◆ Job
Please reproduce, word for word, the passage of the film summary starting at "The film is" and ending at "December 12, 2006.".
--- Document excerpt ---
The Fox and the Hound is a 1981 American animated film based on the Daniel P. Mannix novel of the same name, produced by Walt Disney Productions and released in the United States on July 10, 1981. The 24th film in the Walt Disney Animated Classics series, the film tells the story of two unlikely friends, a red fox named Tod and a hound dog named Copper, who struggle to preserve their friendship during their childhood despite their emerging instincts and the surrounding social pressures demanding them to be adversaries.

The film is directed by Ted Berman, Richard Rich and Art Stevens and features the voices of Kurt Russell, Mickey Rooney, Jack Albertson, Pearl Bailey, Pat Buttram, Sandy Duncan, Richard Bakalyan, Paul Winchell, Jeanette Nolan, John Fiedler, John McIntire, Keith Coogan, and Corey Feldman. At the time of release it was the most expensive animated film produced to date, costing $12 million. A direct-to-video followup, The Fox and the Hound 2, was released to DVD on December 12, 2006.


After a young red fox is orphaned, Big Mama the owl, Boomer the woodpecker, and Dinky the finch arrange for him to be adopted by Widow Tweed. Tweed names him Tod, since he reminds her of a toddler. Meanwhile, Tweed's neighbor, a hunter called Amos Slade, brings home a young hound puppy named Copper and introduces him to his hunting dog Chief. Tod and Copper become playmates and vow to remain "friends forever". Slade grows frustrated at Copper for constantly wandering off to play and places him on a leash. While playing with Copper at his home, Tod awakens Chief. Slade and Chief chase him until they are confronted by Tweed. After a brief argument, Slade says that he will kill Tod if he enters his farm again. Hunting season comes, and Slade takes his dogs into the wilderness for the interim. Meanwhile, Big Mama, Boomer, and Dinky explain to Tod that his friendship with Copper cannot continue, as they are natural enemies, but Tod refuses to accept this.

As months pass, both Tod and Copper reach adulthood. On the night of Copper's return, Tod sneaks over to meet him. Copper explains that while he still values Tod as a friend, he is now a hunting dog and things are different. Chief awakens and alerts Slade, a chase ensues and Copper catches Tod. Copper lets Tod go then diverts Chief and Slade. Chief maintains his pursuit onto a railroad track where he is struck by an oncoming train and wounded. Copper and Slade blame Tod for the accident and swear vengeance. Tweed, now realizing that her pet is no longer safe with her, leaves him at a game preserve. After a rough first night, Tod adjusts to life in the forest when Big Mama introduces him to a female fox named Vixey.

Slade and Copper trespass into the preserve and hunt Tod. He and Vixey narrowly escape and Slade and Copper inadvertently provoke an attack from a bear. Slade trips and gets caught in one of his traps, dropping his gun slightly out of reach. Copper fights the bear but is no match for it. Not willing to let his old friend die, Tod rushes in and fights the bear until they both fall down a waterfall. With the bear gone, a bewildered Copper approaches Tod as he lies exhausted near the bank of a waterfall-created lake. When Slade appears, ready to kill Tod, Copper, having realized that Tod is truly his friend, positions in front of Tod, and refuses to move away. Slade, now realizing that Tod saved both of them, lowers his gun and leaves with Copper. Tod and Copper share one last smile before parting.
--- Provided data ---
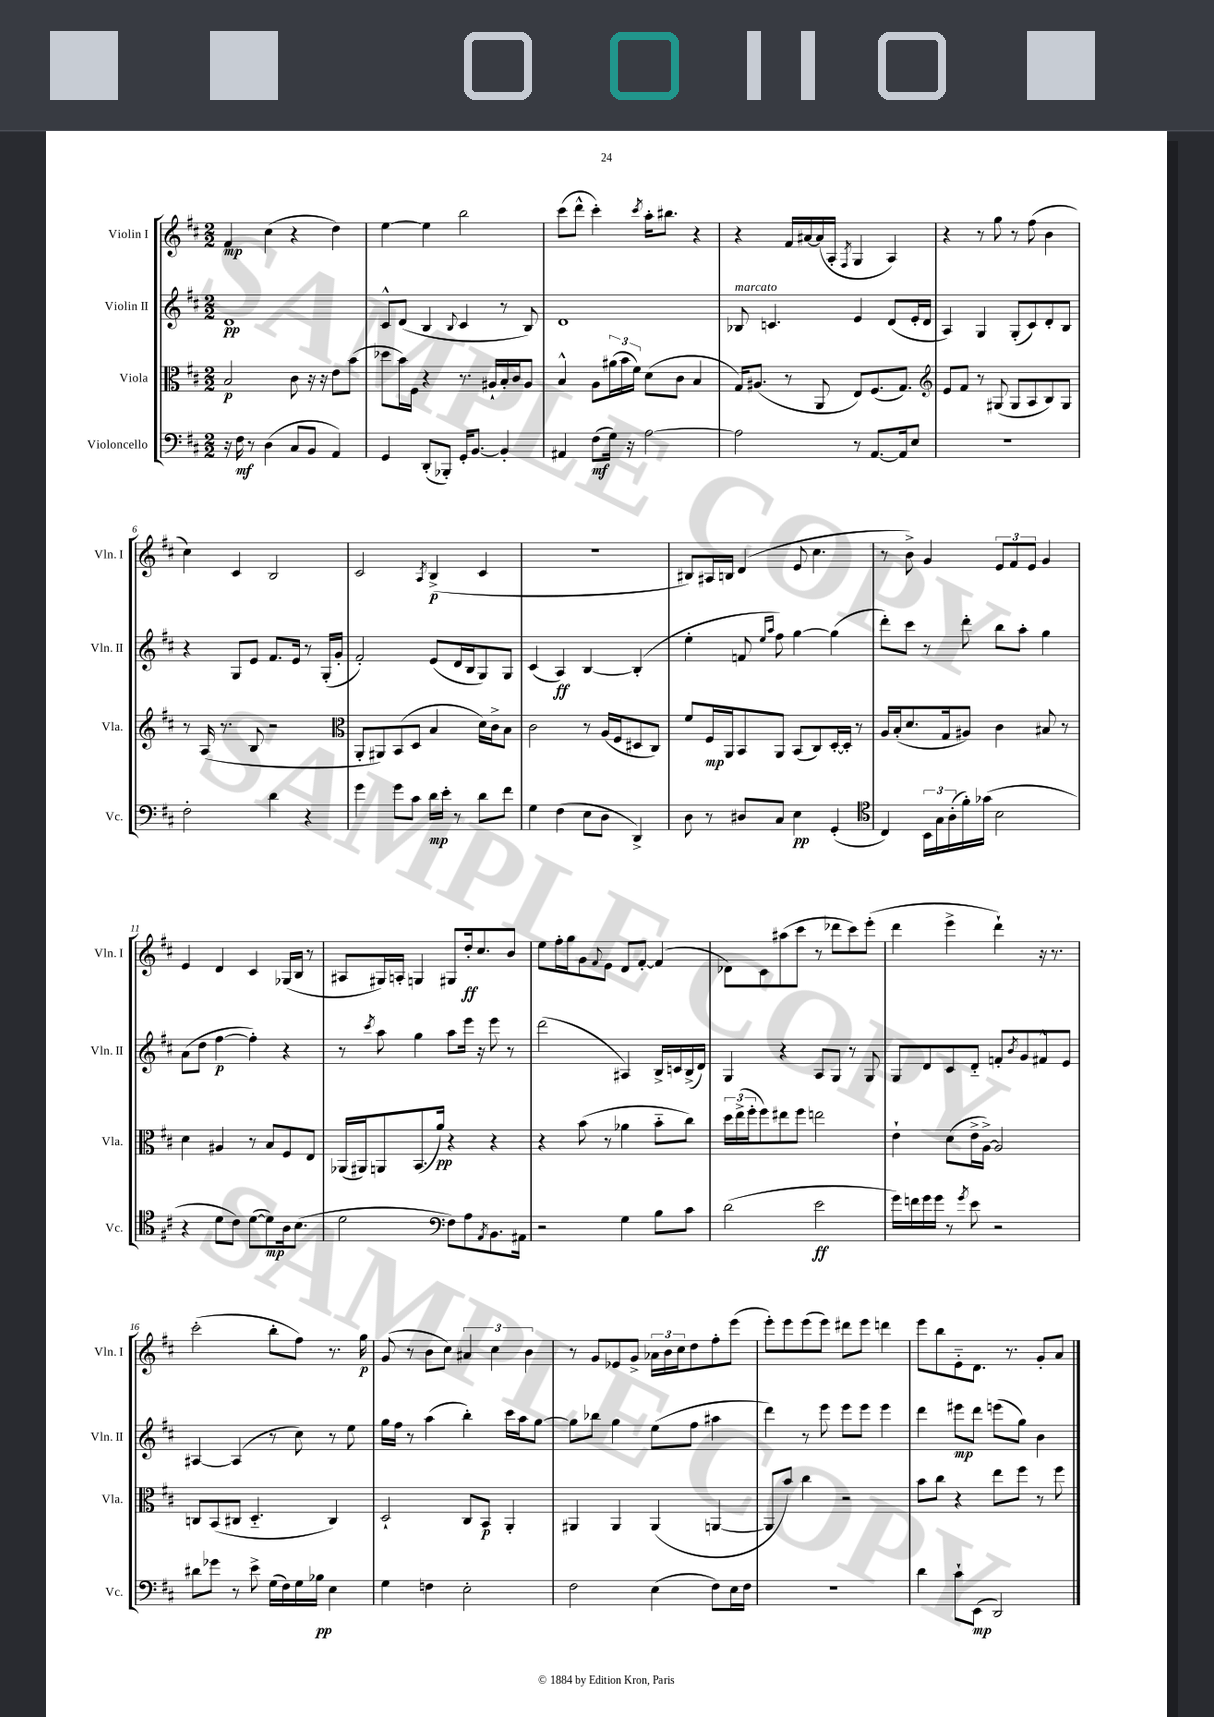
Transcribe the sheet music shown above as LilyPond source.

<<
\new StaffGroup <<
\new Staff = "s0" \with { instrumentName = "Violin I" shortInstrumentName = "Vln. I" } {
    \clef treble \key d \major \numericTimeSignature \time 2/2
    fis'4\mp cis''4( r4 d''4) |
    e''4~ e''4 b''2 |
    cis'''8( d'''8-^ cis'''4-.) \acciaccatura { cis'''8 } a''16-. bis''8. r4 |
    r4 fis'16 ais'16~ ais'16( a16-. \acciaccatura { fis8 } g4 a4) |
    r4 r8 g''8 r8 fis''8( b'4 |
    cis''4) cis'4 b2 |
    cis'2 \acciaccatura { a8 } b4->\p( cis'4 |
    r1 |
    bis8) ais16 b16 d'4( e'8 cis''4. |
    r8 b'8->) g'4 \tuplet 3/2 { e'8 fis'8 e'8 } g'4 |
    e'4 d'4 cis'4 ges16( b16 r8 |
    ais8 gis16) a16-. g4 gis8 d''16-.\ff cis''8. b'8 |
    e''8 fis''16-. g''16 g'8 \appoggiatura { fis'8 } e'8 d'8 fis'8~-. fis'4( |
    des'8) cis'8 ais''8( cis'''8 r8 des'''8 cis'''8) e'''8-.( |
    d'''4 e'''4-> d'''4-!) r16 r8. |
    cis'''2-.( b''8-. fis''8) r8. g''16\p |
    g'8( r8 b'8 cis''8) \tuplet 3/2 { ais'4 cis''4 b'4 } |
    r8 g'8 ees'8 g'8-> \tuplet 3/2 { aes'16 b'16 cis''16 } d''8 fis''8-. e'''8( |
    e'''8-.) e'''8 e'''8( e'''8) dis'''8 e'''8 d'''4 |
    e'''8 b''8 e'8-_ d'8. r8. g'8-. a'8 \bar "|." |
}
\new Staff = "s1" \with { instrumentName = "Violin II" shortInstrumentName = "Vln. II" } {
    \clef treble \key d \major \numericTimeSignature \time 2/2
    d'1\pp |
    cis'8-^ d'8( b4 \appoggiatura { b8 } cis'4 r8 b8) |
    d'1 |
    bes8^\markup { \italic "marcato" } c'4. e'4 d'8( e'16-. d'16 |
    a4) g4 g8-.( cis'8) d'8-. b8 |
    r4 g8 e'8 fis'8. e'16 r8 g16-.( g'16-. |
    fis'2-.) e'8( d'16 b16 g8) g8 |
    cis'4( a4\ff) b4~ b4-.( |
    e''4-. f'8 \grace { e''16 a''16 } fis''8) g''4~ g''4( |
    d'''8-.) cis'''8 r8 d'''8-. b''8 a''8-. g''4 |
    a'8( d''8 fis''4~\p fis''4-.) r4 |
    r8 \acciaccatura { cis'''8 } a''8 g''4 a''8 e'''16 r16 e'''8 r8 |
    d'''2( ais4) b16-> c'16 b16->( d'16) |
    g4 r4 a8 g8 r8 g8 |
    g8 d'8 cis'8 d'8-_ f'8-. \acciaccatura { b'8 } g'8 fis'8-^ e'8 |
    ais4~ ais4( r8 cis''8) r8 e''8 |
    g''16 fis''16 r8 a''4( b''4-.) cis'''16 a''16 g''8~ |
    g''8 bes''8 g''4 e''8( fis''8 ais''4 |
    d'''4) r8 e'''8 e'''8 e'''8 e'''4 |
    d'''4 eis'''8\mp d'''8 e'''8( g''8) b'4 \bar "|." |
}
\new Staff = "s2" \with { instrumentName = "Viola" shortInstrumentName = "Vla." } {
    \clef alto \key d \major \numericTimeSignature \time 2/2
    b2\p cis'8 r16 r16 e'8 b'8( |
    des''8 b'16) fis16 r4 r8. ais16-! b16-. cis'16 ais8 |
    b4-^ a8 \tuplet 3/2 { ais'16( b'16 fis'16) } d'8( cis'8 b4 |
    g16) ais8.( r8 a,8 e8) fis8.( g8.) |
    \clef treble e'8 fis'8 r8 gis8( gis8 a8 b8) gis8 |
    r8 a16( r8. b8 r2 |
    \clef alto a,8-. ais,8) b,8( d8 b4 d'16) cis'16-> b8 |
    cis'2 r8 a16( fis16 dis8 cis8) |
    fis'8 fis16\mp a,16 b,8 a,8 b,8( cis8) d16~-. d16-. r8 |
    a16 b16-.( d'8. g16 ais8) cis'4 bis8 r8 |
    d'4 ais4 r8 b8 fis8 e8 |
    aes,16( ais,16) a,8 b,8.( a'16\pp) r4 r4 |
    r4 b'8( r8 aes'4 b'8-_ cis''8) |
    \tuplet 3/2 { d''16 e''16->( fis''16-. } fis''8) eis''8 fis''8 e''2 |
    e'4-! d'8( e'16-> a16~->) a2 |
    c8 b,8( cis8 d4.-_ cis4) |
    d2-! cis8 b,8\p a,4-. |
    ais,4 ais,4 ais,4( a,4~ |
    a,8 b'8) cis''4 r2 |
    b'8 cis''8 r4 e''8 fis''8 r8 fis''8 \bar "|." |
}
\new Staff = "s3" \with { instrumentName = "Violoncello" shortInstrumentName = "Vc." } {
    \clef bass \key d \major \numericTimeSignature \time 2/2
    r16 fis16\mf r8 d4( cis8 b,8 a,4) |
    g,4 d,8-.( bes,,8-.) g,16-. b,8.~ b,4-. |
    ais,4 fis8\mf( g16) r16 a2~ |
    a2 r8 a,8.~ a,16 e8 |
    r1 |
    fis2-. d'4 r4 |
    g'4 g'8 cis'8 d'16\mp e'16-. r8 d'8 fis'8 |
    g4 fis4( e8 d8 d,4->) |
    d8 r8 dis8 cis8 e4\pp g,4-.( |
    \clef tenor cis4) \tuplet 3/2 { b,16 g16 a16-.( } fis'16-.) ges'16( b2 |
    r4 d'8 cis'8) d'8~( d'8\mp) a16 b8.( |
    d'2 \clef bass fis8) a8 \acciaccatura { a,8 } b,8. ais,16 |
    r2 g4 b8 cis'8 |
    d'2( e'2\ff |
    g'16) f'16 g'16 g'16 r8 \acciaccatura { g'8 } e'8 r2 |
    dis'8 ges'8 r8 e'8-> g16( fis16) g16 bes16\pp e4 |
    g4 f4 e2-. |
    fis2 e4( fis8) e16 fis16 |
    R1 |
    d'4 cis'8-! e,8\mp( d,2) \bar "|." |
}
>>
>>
---
◆ Answer to this problem
The film is directed by Ted Berman, Richard Rich and Art Stevens and features the voices of Kurt Russell, Mickey Rooney, Jack Albertson, Pearl Bailey, Pat Buttram, Sandy Duncan, Richard Bakalyan, Paul Winchell, Jeanette Nolan, John Fiedler, John McIntire, Keith Coogan, and Corey Feldman. At the time of release it was the most expensive animated film produced to date, costing $12 million. A direct-to-video followup, The Fox and the Hound 2, was released to DVD on December 12, 2006.